December 30, 2024
BANGOR DAILY NEWS (BANGOR, MAINE

Magnet school funding outcome still uncertain > June, July decision earliest estimate

AUGUSTA — Despite widespread support, prospects are still not certain that the Maine Legislature will agree to spend more than $3 million so the Maine School of Science and Mathematics in Limestone can open in September.

Partly because the Legislature has been preoccupied with such issues as the constitutionality of Gov. Angus S. King’s job-cut plan, funding for the Limestone school has been put on the back burner.

King made funding for the school an issue when he refused to include any money for the school for outstanding high school students in science and math in his two-year budget.

King was not convinced the school that was created by former Gov. John R. McKernan and the last session of the Legislature was a good idea. But he did say he wouldn’t veto a budget with magnet school funds in it if lawmakers could find someplace else to cut the budget.

Because of demands on the budget from many different quarters, the question of financing the new school in Limestone probably won’t be decided until late in this session. That could be late June or even early July.

“It will still be early enough for the school officials,” said Rep.
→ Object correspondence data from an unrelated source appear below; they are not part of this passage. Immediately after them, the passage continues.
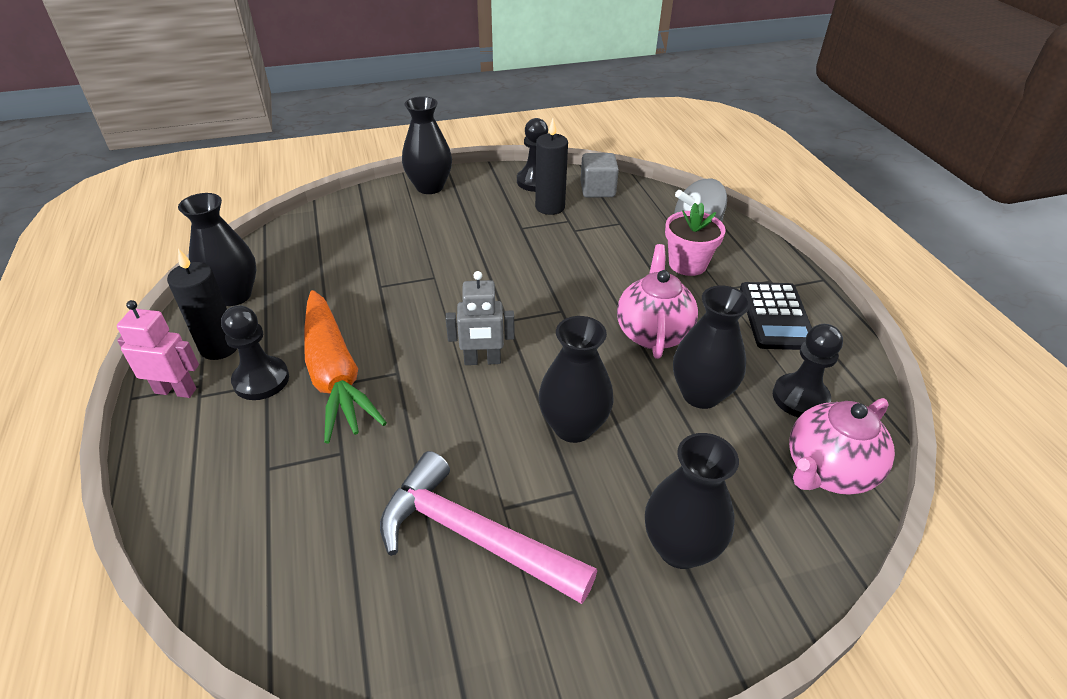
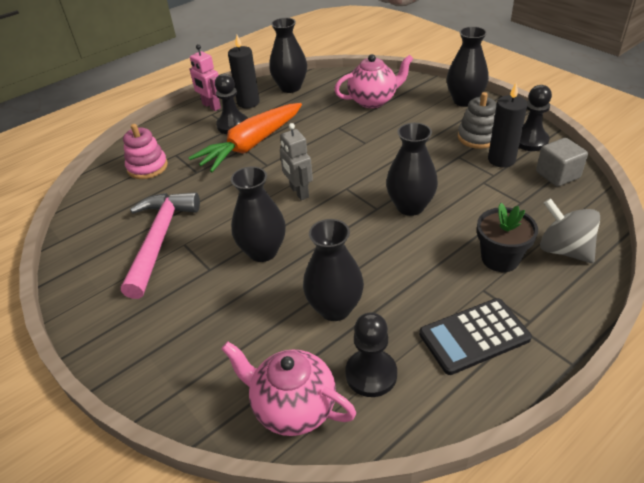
camera: 70 degrees right, 0 degrees up
(176, 390) = (211, 106): pink robot -> pink robot turned 150 degrees clockwise
(265, 514) = (147, 167): none -> pink stacking toy
(501, 205) = (478, 137): none -> grey stacking toy
(652, 332) = (388, 262): pink teapot -> pink teapot (373, 100)
(680, 548) = (183, 332): black vase -> black vase (410, 206)
(687, 264) = (500, 258): pink flower pot -> black flower pot

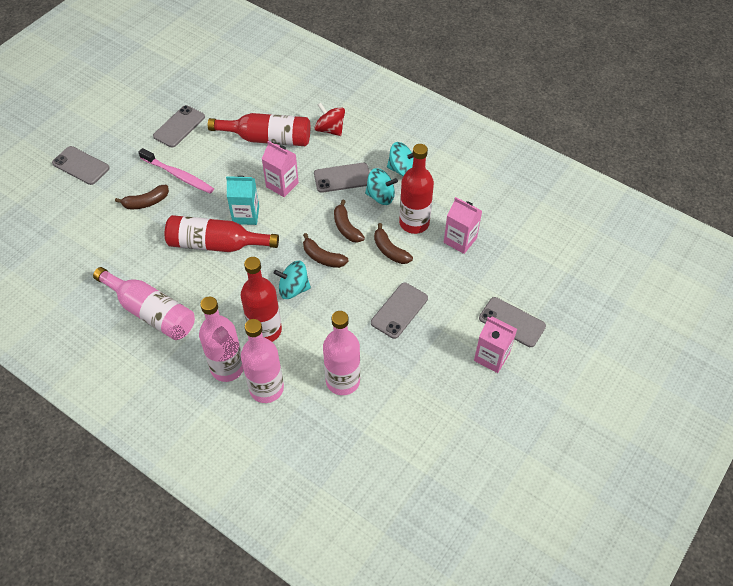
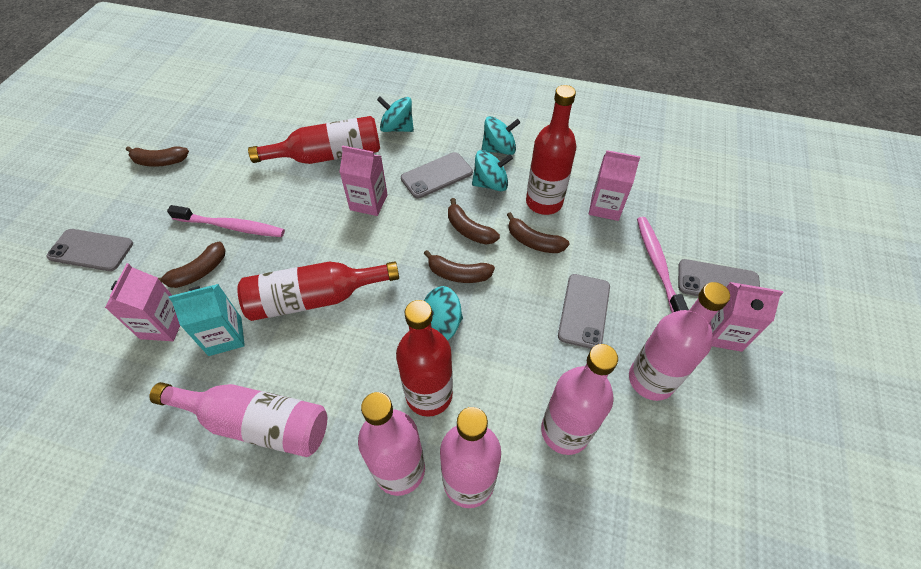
camera: 20 degrees left, 0 degrees up
(113, 232) = (163, 325): none -> pink carton
(144, 110) = (160, 161): none -> brown banana
(179, 126) = (212, 169): grey phone -> none
(246, 215) = (338, 250): turquoise carton -> turquoise carton (225, 336)
(330, 129) = (397, 128): red spinning top -> turquoise spinning top
(420, 369) = (651, 380): none -> pink bottle
(474, 295) = (657, 265): none -> pink toothbrush

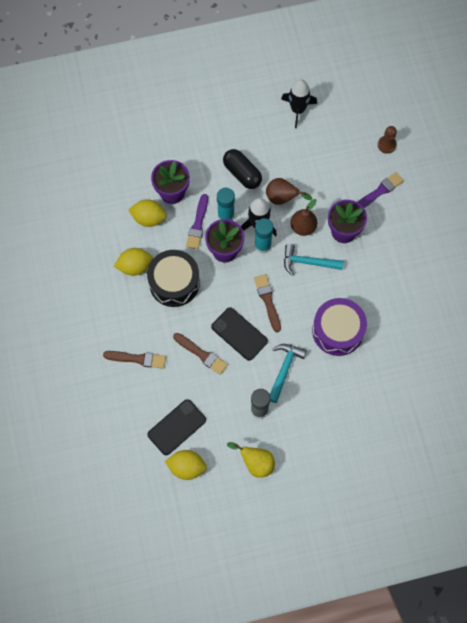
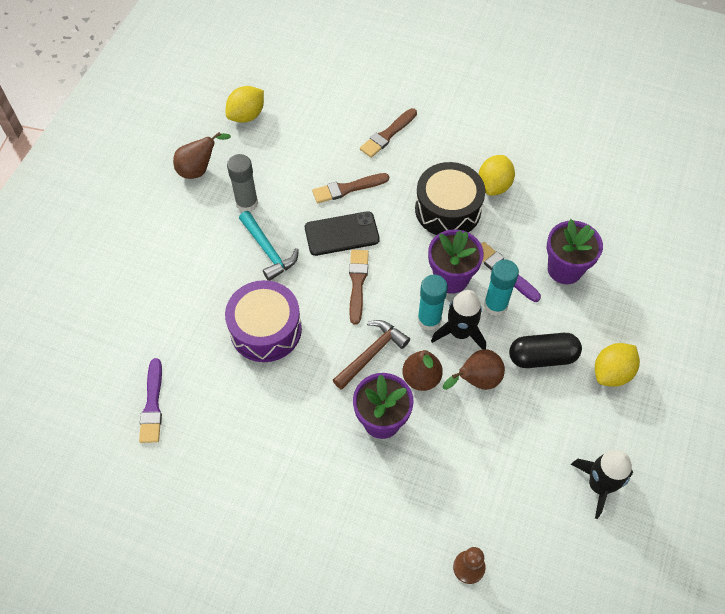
camera: 125 degrees right, 10 degrees down
(149, 218) = (545, 229): yellow lemon -> yellow lemon (612, 373)
(177, 427) = (291, 128): black phone -> none
(255, 463) = (199, 169): yellow pear -> brown pear
(267, 301) = (357, 283): brown brush -> brown brush turned 105 degrees counterclockwise
(308, 262) = (371, 354): turquoise hammer -> brown hammer
(379, 191) = (405, 505): purple brush -> purple brush (152, 405)

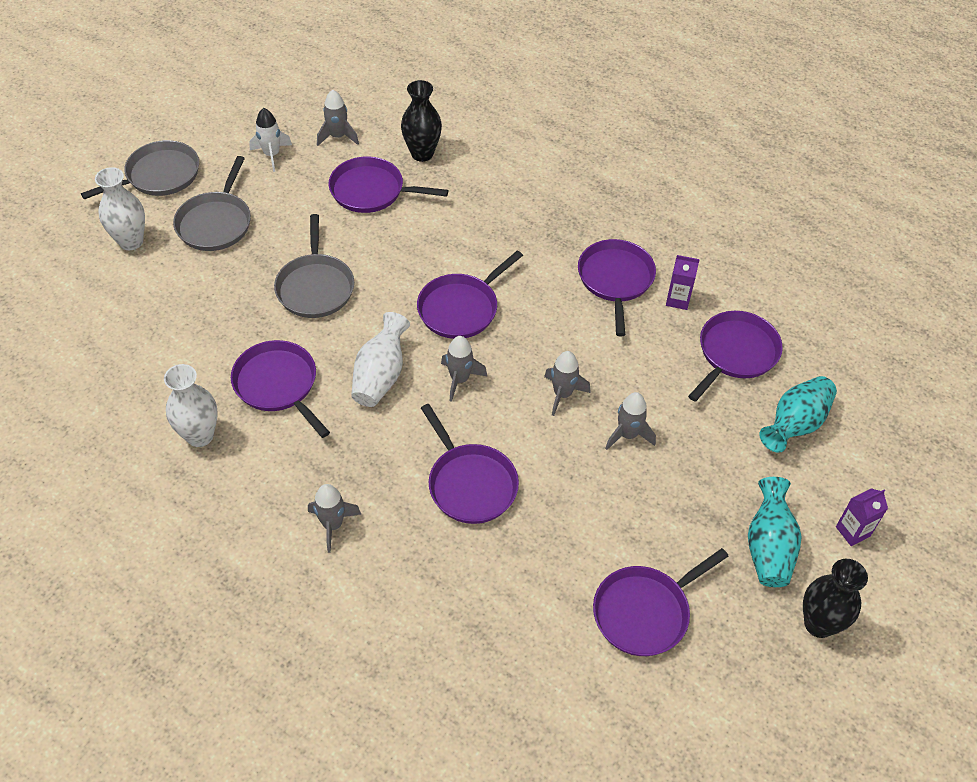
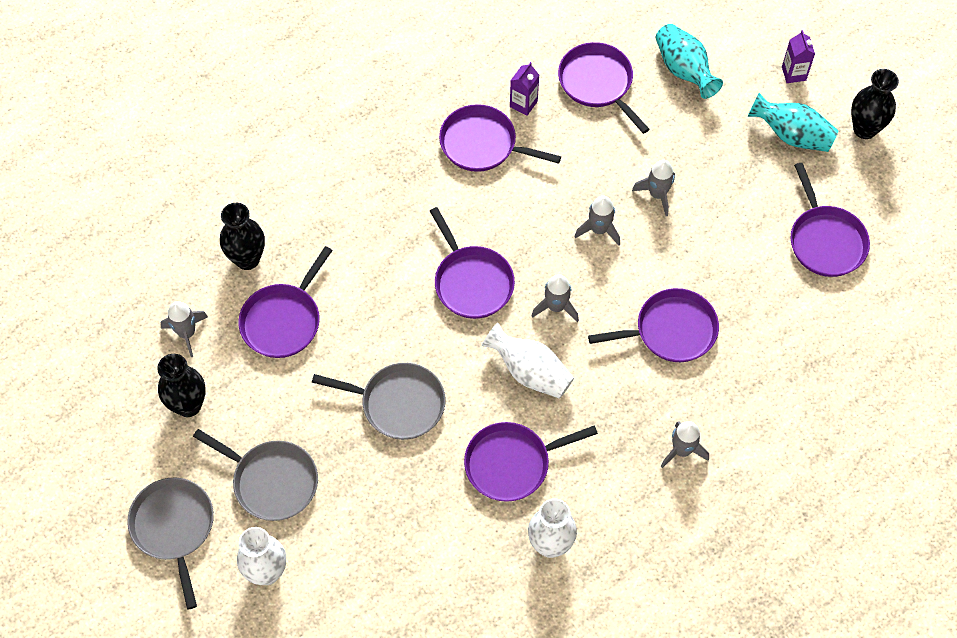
camera: 70 degrees left, 10 degrees up
(272, 155) = (188, 405): white rocket -> black vase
James Donnelly, R-Presque Isle, an ardent supporter of the school. “I think we will be able to find the money. I think it will happen. I think the school has strong support well beyond the bounds of Aroostook County.”

When King cut the program from his budget in January, he said he was saving the state $3.7 million. But magnet school trustees say they only need $3.1 million over the next two years. The school also has been able to attract a large amount of federal grant money.

“Naturally, I’m still very interested in seeing the magnet school funded,” Senate Majority Leader R. Leo Kieffer, R-Caribou, said Friday. “It’s a very hard time, especially when you have demands like the hospital tax.”

Kieffer said he also wants to provide full funding to the new York County Technical College in Wells, which King only wants partially funded in its first year.

“Those schools were created in the last session and funded by the Legislature,” said Kieffer. “I don’t think the governor should have the power to shut them down. I’m still very hopeful we can find the money to fund both of these schools.”

Kieffer predicts magnet school funding won’t be settled until the very end of the session.

“Realistically, I think it’s going to go right down to the wire,” he said. “There’s such a demand for money.”

Rep. George Kerr, D-Old Orchard Beach, House chairman of the Appropriations Committee, was less optimistic than his northern Maine colleagues about funding for the magnet school.

“We’re at a standstill on Appropriations because of the productivity task force,” he said. “I did support it in the past, but let’s see what the needs are. We haven’t had time to focus on it.”

Kerr thinks the Legislature ought to settle on a new school funding formula before it grants a $40 million increase in state aid to schools or considers paying $3.1 million for the magnet school.

“The magnet school will be an issue,” he said. “Democrats and Republicans alike are in favor of it.

Meanwhile, Rep. Hugh Morrison, D-Bangor, is sponsoring a bill to delay opening the Limestone school for two years, until Sept. 1, 1997. Because King already has deleted funding for the school from his budget, Morrison says he’ll ask the Education Committee to kill his bill, but he remains adamantly opposed to the magnet school.

A hearing on Morrison’s bill is scheduled for 1 p.m. Thursday, May 4, in Room 124, State House.

“I’ve been against it since the beginning. I just think it’s poor public policy,” Morrison said. “The public only will be allowed to send a blank check. There will be no local control whatsoever.”

Morrison said his postponement bill has received a great deal of quiet support from educators around the state.

Donnelly said Morrison was in “a slash-and-burn mood this session. He wants to do away with things.”

Donnelly and Morrison both serve on the Appropriations Committee.